The phenomenon, where TV is booming, and adversely affecting the film industry can be best understood from the film actors themselves who are moving to small screen. Jake Busey, best known for his roles in 1996's 'The Frighteners,' and in 1997's 'Starship Troopers,' will be appearing on 'Stranger Things 3' alongside Winona Ryder and believes that stars are switching to TV because "there is no market for movies."
In an exclusive interview with MEA World Wide (MEAWW), he explains how the TV shows are less of a risk than movies. "Studios don't want to take the risk of a one-off movie that may or may not do well at the box office. Instead, with television series a crossover study of business can help see whether the show is doing good or bad and they can tweak it to make it better or for worse or whatever."

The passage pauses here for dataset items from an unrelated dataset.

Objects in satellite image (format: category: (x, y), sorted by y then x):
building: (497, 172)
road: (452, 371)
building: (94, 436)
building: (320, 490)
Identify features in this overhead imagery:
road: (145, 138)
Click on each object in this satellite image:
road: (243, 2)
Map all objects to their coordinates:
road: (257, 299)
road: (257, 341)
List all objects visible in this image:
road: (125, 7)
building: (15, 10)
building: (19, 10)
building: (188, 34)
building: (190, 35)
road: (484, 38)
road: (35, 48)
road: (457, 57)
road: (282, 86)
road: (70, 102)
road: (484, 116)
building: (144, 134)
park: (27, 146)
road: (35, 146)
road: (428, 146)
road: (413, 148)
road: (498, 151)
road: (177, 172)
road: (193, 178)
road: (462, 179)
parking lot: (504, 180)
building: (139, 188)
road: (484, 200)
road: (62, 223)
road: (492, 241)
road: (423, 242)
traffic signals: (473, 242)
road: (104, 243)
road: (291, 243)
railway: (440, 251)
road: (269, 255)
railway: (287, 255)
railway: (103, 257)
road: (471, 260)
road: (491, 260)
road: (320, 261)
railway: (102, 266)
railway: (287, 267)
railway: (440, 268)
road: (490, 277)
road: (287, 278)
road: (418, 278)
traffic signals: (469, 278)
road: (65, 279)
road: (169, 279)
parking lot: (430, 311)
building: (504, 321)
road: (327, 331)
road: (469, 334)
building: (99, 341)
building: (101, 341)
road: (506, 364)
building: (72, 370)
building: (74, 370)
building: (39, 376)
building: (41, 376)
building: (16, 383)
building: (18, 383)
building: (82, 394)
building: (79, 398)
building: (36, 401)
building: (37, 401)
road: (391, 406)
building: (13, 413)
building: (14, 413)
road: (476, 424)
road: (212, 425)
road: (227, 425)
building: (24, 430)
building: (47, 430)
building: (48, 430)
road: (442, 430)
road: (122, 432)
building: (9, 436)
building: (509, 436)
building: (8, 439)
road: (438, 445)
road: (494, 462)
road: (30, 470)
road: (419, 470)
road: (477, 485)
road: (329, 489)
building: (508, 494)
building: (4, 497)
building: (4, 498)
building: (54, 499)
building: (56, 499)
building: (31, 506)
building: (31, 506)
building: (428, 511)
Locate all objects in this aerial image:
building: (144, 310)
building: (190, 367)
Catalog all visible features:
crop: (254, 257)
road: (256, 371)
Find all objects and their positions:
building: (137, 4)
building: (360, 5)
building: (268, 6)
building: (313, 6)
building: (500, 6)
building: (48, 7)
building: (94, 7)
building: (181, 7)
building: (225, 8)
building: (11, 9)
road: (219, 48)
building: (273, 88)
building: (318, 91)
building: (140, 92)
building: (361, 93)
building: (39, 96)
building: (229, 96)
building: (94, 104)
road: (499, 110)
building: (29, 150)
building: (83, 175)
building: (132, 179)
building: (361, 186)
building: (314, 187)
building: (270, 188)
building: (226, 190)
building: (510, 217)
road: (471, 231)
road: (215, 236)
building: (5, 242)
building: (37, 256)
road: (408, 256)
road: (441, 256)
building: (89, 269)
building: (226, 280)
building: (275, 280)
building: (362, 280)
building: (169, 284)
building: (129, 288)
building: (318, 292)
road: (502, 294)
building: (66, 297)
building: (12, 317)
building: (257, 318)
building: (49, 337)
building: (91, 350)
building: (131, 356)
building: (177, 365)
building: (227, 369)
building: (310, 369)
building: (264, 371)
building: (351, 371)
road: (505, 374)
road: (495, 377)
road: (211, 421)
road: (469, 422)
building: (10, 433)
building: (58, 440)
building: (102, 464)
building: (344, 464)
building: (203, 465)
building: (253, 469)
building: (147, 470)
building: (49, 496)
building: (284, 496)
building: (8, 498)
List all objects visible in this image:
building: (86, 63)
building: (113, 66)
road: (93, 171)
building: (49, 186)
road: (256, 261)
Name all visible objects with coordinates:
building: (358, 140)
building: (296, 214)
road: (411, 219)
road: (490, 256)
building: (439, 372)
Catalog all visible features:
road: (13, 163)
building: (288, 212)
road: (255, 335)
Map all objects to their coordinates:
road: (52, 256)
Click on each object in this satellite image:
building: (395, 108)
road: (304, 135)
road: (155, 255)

The 47-year-old actor also clearly chronicles the diminishing glory of blockbuster movies. "When we did 'Starship Troopers,' the opening weekend garnered 75 million dollars but was considered a flop. Interestingly, when the 'Predator' came out in 2018, the studio was hopeful and they would get a 26 million dollar weekend and they did. Now that was considered to be number one. So the game has really changed," the actor adds.
"In 1998, 75 million dollars was a bad opening weekend and in 2018, 26 million dollars opening was a great blockbuster."
Yul Vazquez, a Cuban-American actor who was recently seen on Netflix's 'Russian Doll,' agrees. He started his career with films and boasts about 40 film credits till date. Why did he switch to TV and frequently appears in small screen shows now? Well, because the 54-year-old actor believes that that cable television is where "really good projects are happening and actors are finding really good writing and really good parts." Even the directors and writers for that matter.
Known best for his roles in 'Runaway Bride,' 'Bad Boys II,' 'War of the Worlds,' 'American Gangster' and 'The Infiltrator,' the actor believes that "distinction between TV and movies is being blurred now." "Everything now in a way comes into your house and you watch it on your flat screen and it's three feet wide. I mean, you know, it's all changing and it is an exciting time," he adds.
Of course, TV is changing, but the phenomenon of filmstars gracing the small screen can arguably be credited to HBO who got Claire Danes in 'Homeland' in 2011, and Steve Buscemi in 'Boardwalk Empire' in 2014.
Now with premium cables, higher budgets and more chances of a hit amidst fierce competition, stars will hop into the TV boat, even if it's for a film. 'Bird Box' with Sandra Bullock and 'Triple Frontier' with Ben Affleck and Garrett Hedlund has already happened. There's definitely more coming. Are you ready for the golden age of digital television?